Being mostly traders and farmers, the Muisca also had a structure of combatants, called guecha warriors. Between the northern and southern parts of the Muisca Confederation, battles were fought where the zipa, ruling over the Bogotá savanna in the south and the zaque of Hunza in the north contested for control over terrains. The leaders of the communities fought with their warriors. The main enemy of the Muisca were the Panche people who inhabited the area to the west of the Altiplano in the hills leading to the Magdalena River. Fortifications of guecha warriors, a privileged class in their society, were built in the border region with the Panche. The guecha warriors were armed with blowpipes, spears, clubs, and slings; and defended themselves with long shields and thick multi-layered cotton mantles.

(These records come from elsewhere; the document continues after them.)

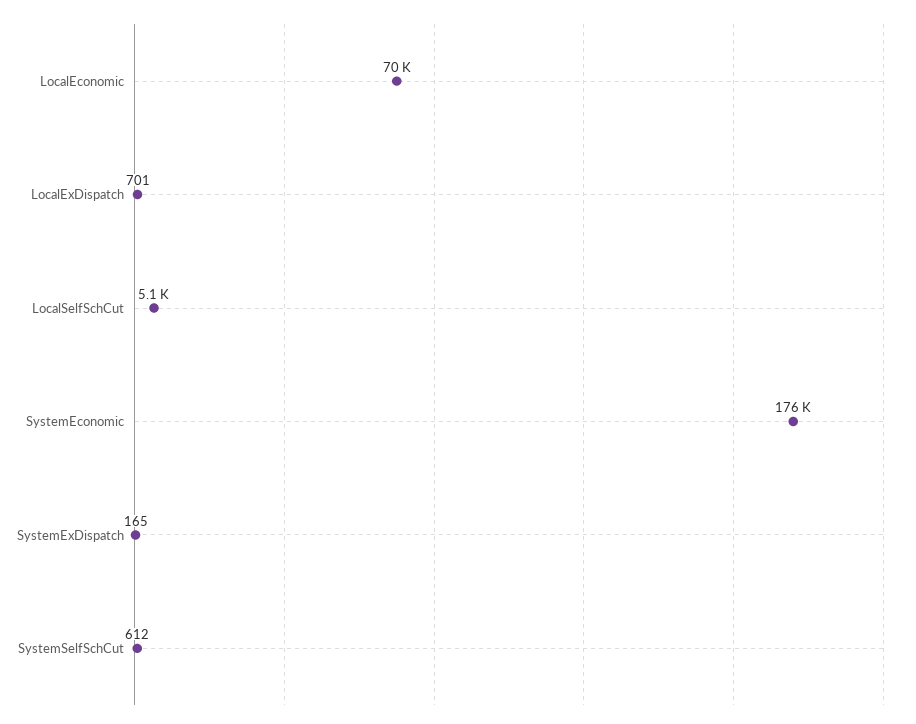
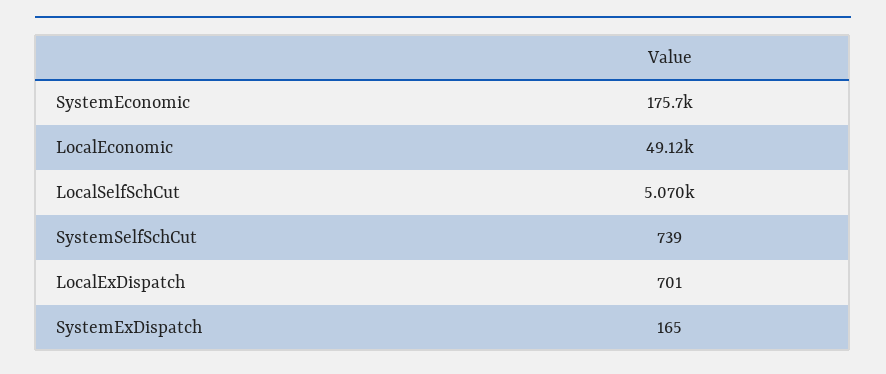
LocalEconomic: 70000 -> 49120
SystemSelfSchCut: 612 -> 739

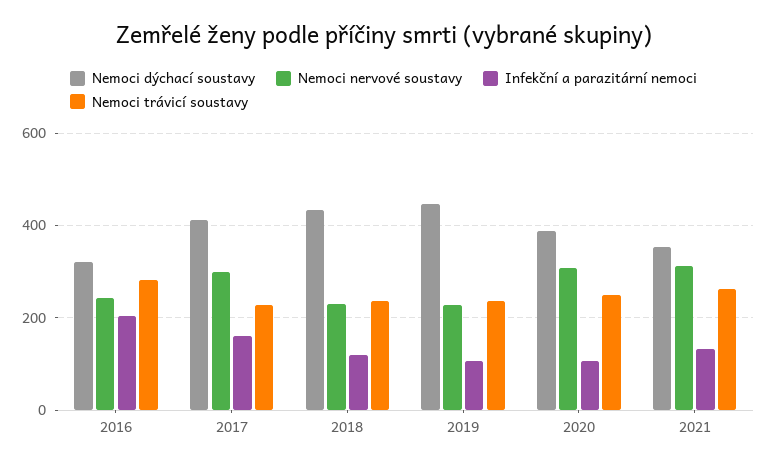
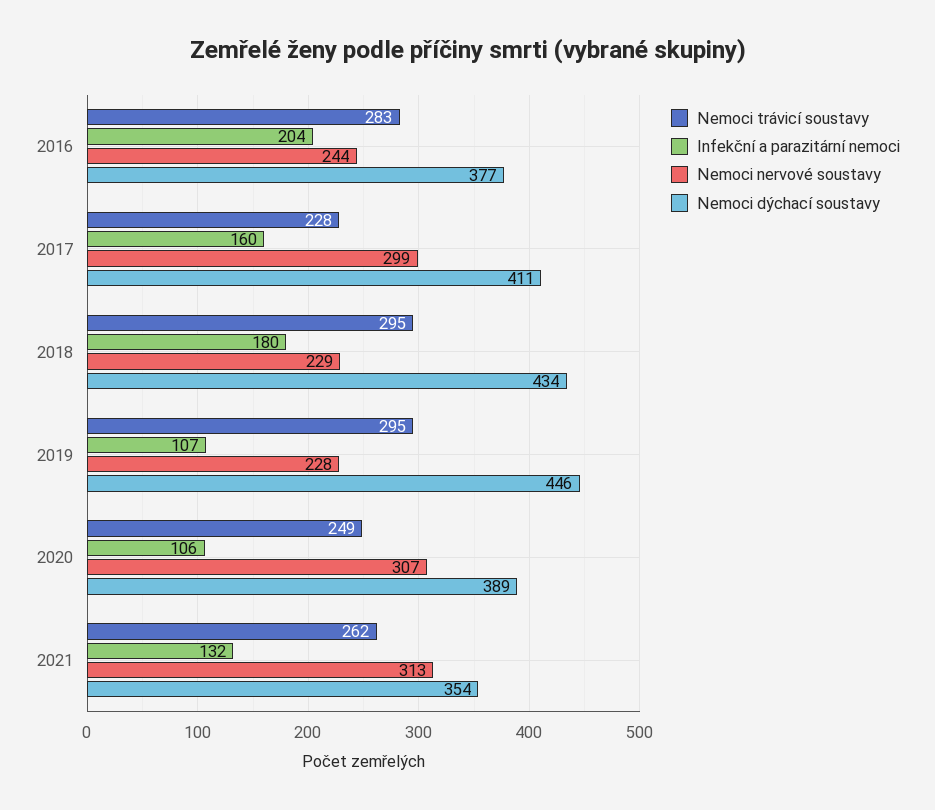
Nemoci dýchací soustavy, 2016: 320 -> 377
Infekční a parazitární nemoci, 2018: 120 -> 180
Nemoci trávicí soustavy, 2018: 240 -> 295
Nemoci trávicí soustavy, 2019: 240 -> 295

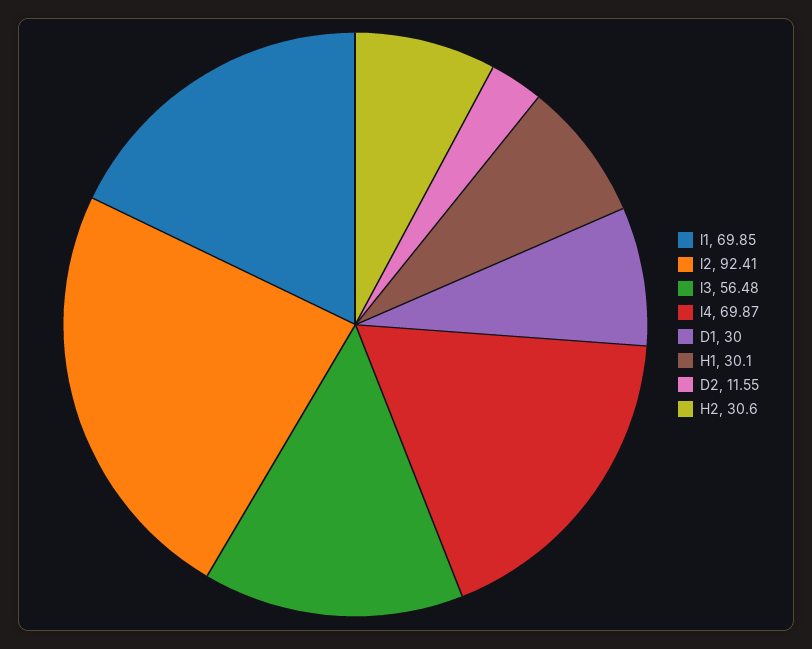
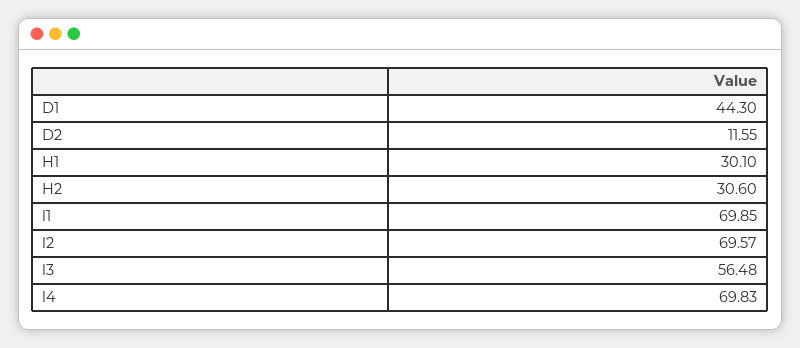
l2: 92.41 -> 69.57
l4: 69.87 -> 69.83
D1: 30 -> 44.3

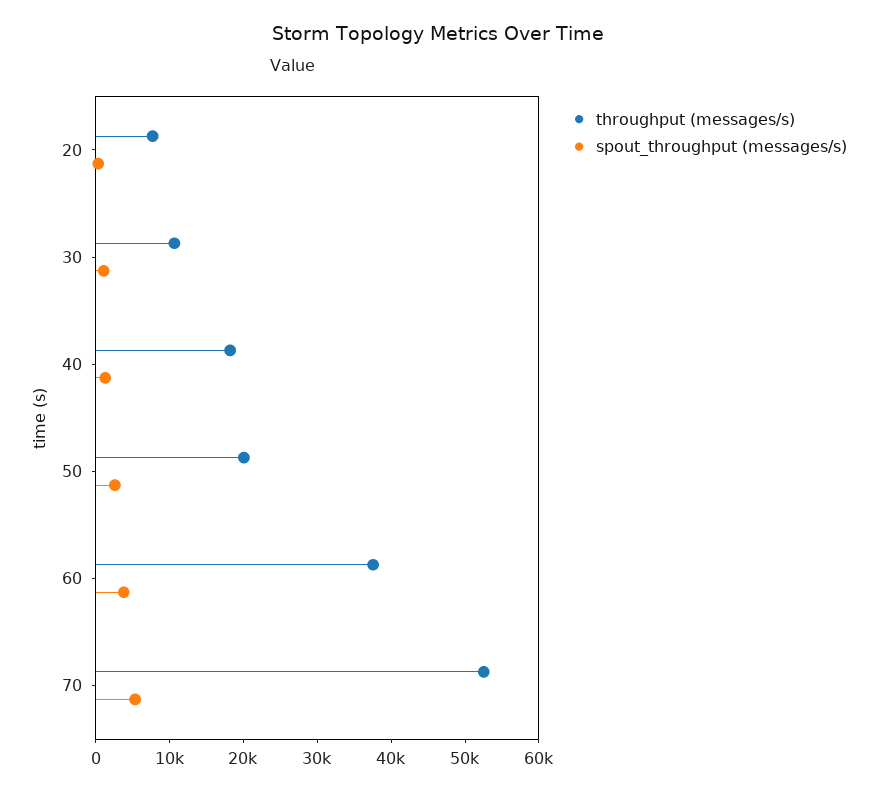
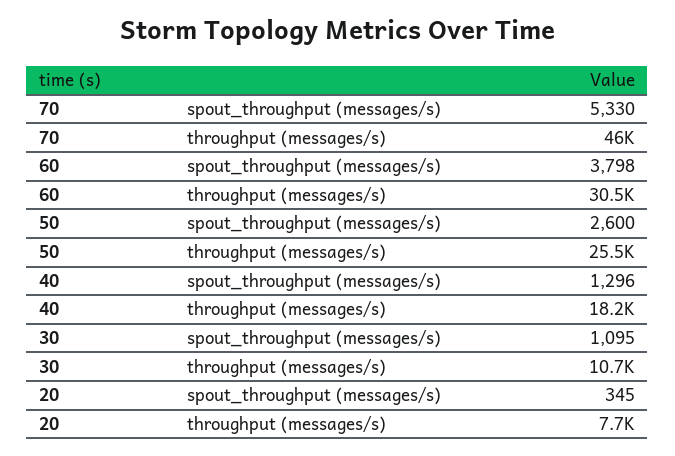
throughput (messages/s), 50: 20000 -> 25500
throughput (messages/s), 60: 38000 -> 30500
throughput (messages/s), 70: 52000 -> 46000

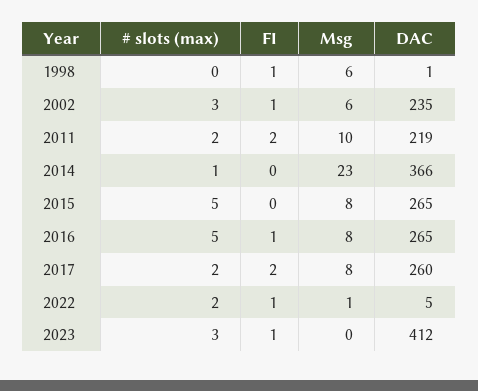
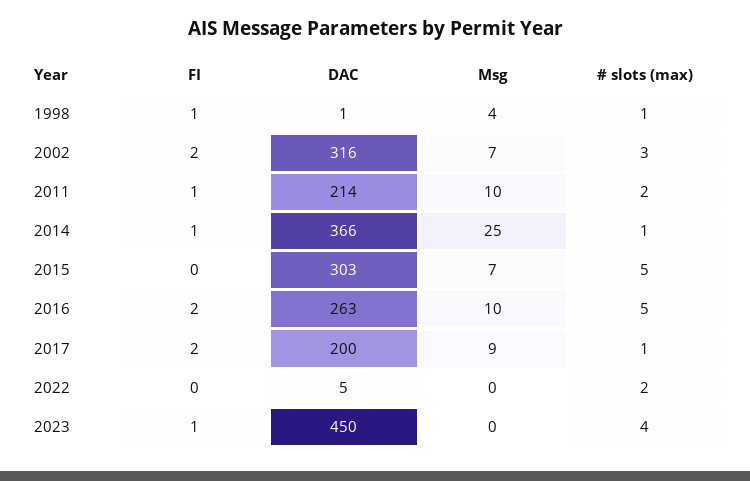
# slots (max), 1998: 0 -> 1
Msg, 1998: 6 -> 4
FI, 2002: 1 -> 2
Msg, 2002: 6 -> 7
DAC, 2002: 235 -> 316
FI, 2011: 2 -> 1
DAC, 2011: 219 -> 214
FI, 2014: 0 -> 1
Msg, 2014: 23 -> 25
Msg, 2015: 8 -> 7
DAC, 2015: 265 -> 303
FI, 2016: 1 -> 2
Msg, 2016: 8 -> 10
DAC, 2016: 265 -> 263
# slots (max), 2017: 2 -> 1
Msg, 2017: 8 -> 9
DAC, 2017: 260 -> 200
FI, 2022: 1 -> 0
Msg, 2022: 1 -> 0
# slots (max), 2023: 3 -> 4
DAC, 2023: 412 -> 450

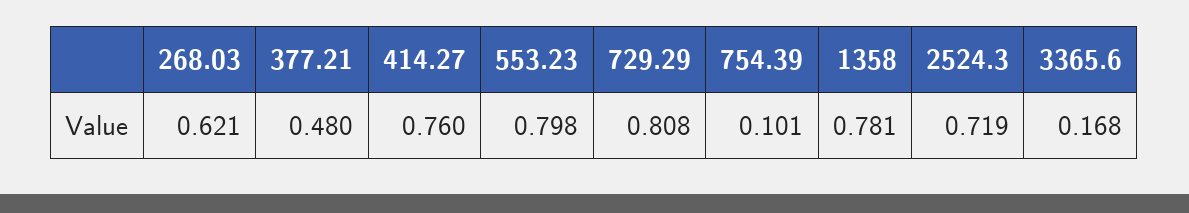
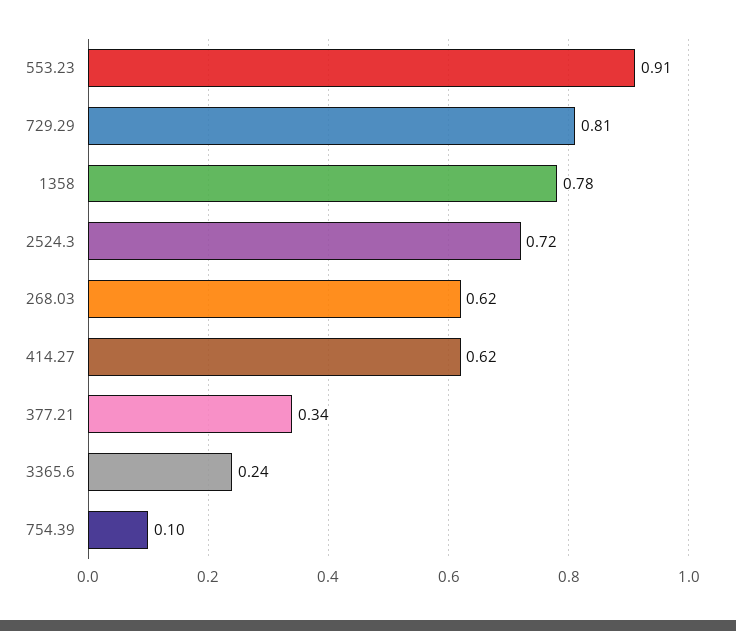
377.21: 0.48 -> 0.34
414.27: 0.76 -> 0.62
553.23: 0.798 -> 0.91
3365.6: 0.168 -> 0.24

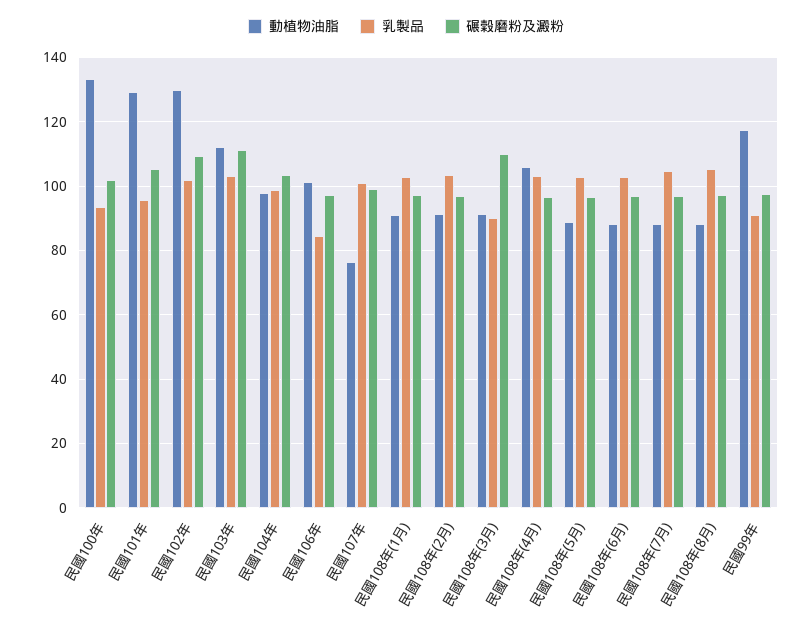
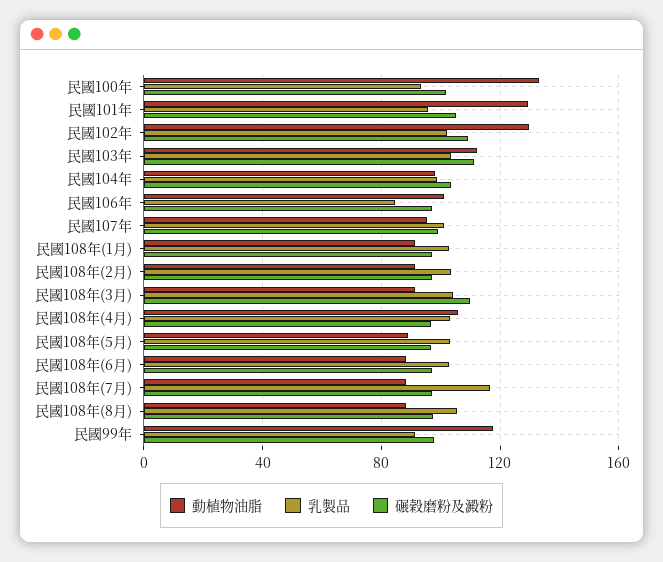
動植物油脂, 民國107年: 76 -> 95
乳製品, 民國108年(3月): 90 -> 105
乳製品, 民國108年(7月): 104 -> 115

Battles in the history of the Muisca are described around Chocontá (~1490) and Pasca around 1470. When the Spanish conquistadors entered the Muisca Confederation in March 1537 after a long, deadly and sterunous expedition from Santa Marta at the Caribbean coast, they found little resistance of the Muisca, except in later battles against the Tundama ruling over the northernmost area around Duitama. The Spanish who already had conquered the Muisca and founded Bogotá, used the guecha warriors to submit the Panche in the Battle of Tocarema on August 20, 1538.